→ **What to work on**:
• A. Can you output, word for word, everything in the court opinion on the bank insurance claim from "(Per Curiam). Appellant" down to "son were injured."?
• B. Could you go on with the court opinion on the bank insurance claim from the point where it stops?
Text for analysis below:
15 Fla. L. Weekly Supp. 1054b
Insurance — General liability — Coverage — Automobile accident on roadway in front of insured bank — Error to interpret contractual promise to pay medical expenses for bodily injury caused by accident because of insured’s operations as requiring that accident must occur at location where bank is actively engaged on behalf of its business — Under plain meaning of contract, insurer is responsible for bodily injury caused by accident because of insured’s operations so long as accident occurs in coverage territory — Bodily injury caused by accident on “ways next to premises” includes injury occurring on public roadway adjacent to bank property — Entry of summary judgment in favor of insurer was error where there remain disputed issues of material fact as to exactly where accident occurred and whether design and landscaping of bank caused claimant not to see vehicle she struck as it exited fast food restaurant next to bank
CATHLEEN AINSWORTH, as parent and natural guardian of JOSHUA AINSWORTH, Appellant, v. ZURICH AMERICAN INSURANCE COMPANY, d/b/a ZURICH U.S., a/k/a ZURICH NORTH AMERICA, and COLONIAL AMERICAN CASUALTY AND SURETY COMPANY a/k/a COLONIAL AMERICAN CASUALTY AND LIABILITY, Appellees. Circuit Court, 11th Judicial Circuit (Appellate) in and for Miami-Dade County. Case No. 07-177 AP. L.C. Case No. 04-4632 CC 05. September 17, 2008. On appeal from Final Judgment by the County Court of the Eleventh Judicial Circuit of Miami-Dade County. Counsel: Annabel C. Majewski, Wasson & Associates, for Appellant. Hinda Klein, Conroy, Simberg Gannon, Krevens & Abel, P.A., for Appellee Zurich American Insurance Company. Rosemary Wilder, Marlow, Connell, Abrams, Adler, Newman & Lewis, for Audubon Insurance Company, Amicus Curiae.
QUASHED at 34 Fla. L. Weekly 1585a
(Before SOTO, MARIN and THORNTON, JJ.)
(Per Curiam). Appellant Cathleen Ainsworth was driving eastbound on Quail Roost Drive with her son Joshua. As she approached SW 114 Avenue, she came to a Total Bank immediately west of a Burger King. Ainsworth’s car was struck by a car exiting Burger King. The impact caused Ainsworth’s car to cross into oncoming traffic where a second, more severe impact occurred. Ainsworth and her son were injured.
Ainsworth sued for medical payment benefits under a general liability policy issued by Zurich American Insurance Company to Total Bank. The Court below granted summary final judgment for Zurich. She appeals.
End of Text for analysis.
Excerpted data below:
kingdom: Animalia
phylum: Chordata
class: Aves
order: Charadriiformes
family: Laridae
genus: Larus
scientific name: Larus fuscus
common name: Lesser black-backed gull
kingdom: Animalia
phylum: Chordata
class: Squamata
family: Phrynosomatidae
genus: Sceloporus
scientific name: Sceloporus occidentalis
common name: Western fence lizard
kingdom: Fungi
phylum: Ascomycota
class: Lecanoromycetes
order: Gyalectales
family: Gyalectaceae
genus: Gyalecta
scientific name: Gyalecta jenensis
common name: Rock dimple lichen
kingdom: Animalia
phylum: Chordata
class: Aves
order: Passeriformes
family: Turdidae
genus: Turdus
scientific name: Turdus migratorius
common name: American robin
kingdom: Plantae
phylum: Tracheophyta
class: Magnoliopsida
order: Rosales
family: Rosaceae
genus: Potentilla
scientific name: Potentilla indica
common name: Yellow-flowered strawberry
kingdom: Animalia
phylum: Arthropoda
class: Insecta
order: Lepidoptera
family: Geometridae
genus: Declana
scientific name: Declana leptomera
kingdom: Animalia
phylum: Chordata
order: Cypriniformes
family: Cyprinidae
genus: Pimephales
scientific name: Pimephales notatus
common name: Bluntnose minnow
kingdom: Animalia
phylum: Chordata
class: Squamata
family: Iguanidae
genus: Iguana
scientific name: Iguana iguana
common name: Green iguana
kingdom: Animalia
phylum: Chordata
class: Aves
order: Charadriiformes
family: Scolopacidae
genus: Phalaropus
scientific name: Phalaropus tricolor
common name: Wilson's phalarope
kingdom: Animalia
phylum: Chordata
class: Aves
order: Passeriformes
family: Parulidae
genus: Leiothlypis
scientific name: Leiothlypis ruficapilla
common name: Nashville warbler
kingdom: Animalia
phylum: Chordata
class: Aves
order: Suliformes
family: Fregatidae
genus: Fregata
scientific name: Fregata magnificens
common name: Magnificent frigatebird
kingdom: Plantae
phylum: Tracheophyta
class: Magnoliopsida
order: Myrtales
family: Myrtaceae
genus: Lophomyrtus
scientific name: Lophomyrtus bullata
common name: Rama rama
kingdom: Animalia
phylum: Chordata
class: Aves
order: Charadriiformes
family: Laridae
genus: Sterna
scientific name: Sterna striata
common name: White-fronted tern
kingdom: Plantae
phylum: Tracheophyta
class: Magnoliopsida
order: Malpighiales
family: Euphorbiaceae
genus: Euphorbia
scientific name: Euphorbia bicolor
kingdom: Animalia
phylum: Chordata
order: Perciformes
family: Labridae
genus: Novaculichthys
End of Excerpted data.
→ **Results**:
• A.
(Per Curiam). Appellant Cathleen Ainsworth was driving eastbound on Quail Roost Drive with her son Joshua. As she approached SW 114 Avenue, she came to a Total Bank immediately west of a Burger King. Ainsworth’s car was struck by a car exiting Burger King. The impact caused Ainsworth’s car to cross into oncoming traffic where a second, more severe impact occurred. Ainsworth and her son were injured.

• B.
The standard of review for a summary judgment order is de novo and requires viewing the evidence in the light most favorable to the non-moving party. Sierra v. Shevin, 767 So. 2d 524 (Fla. 3d DCA 2000). Judgment may only be granted if the pleadings, depositions, answers to interrogatories, and admissions on file together with affidavits, if any, show there is no genuine issue as to any material fact and that the moving party is entitled to a judgment as a matter of law. Fla. R. Civ. P. 1.510(c), Holl v. Talcott, 191 So. 2d 40 (Fla. 1966). The burden of conclusively showing the absence of genuine issues of material fact rests with the moving party. Florida East Coast Ry. v. Metro. Dade County, 438 So. 2d 978 (Fla. 3d DCA 1983). If the slightest doubt exists, summary judgment must be reversed. Sierra, 767 So. 2d at 525, citing Hancock v. Department of Corrections, 585 So. 2d 1068 (Fla. 1st DCA 1991).
The plain language of the contract controls. Auto-Owners Ins. Co. v. Anderson, 756 So. 2d 29, 34 (Fla. 2000). “Where an insurance contract is ambiguous, policy provisions are interpreted liberally in favor of the insured and strictly against the [insurer].” Id.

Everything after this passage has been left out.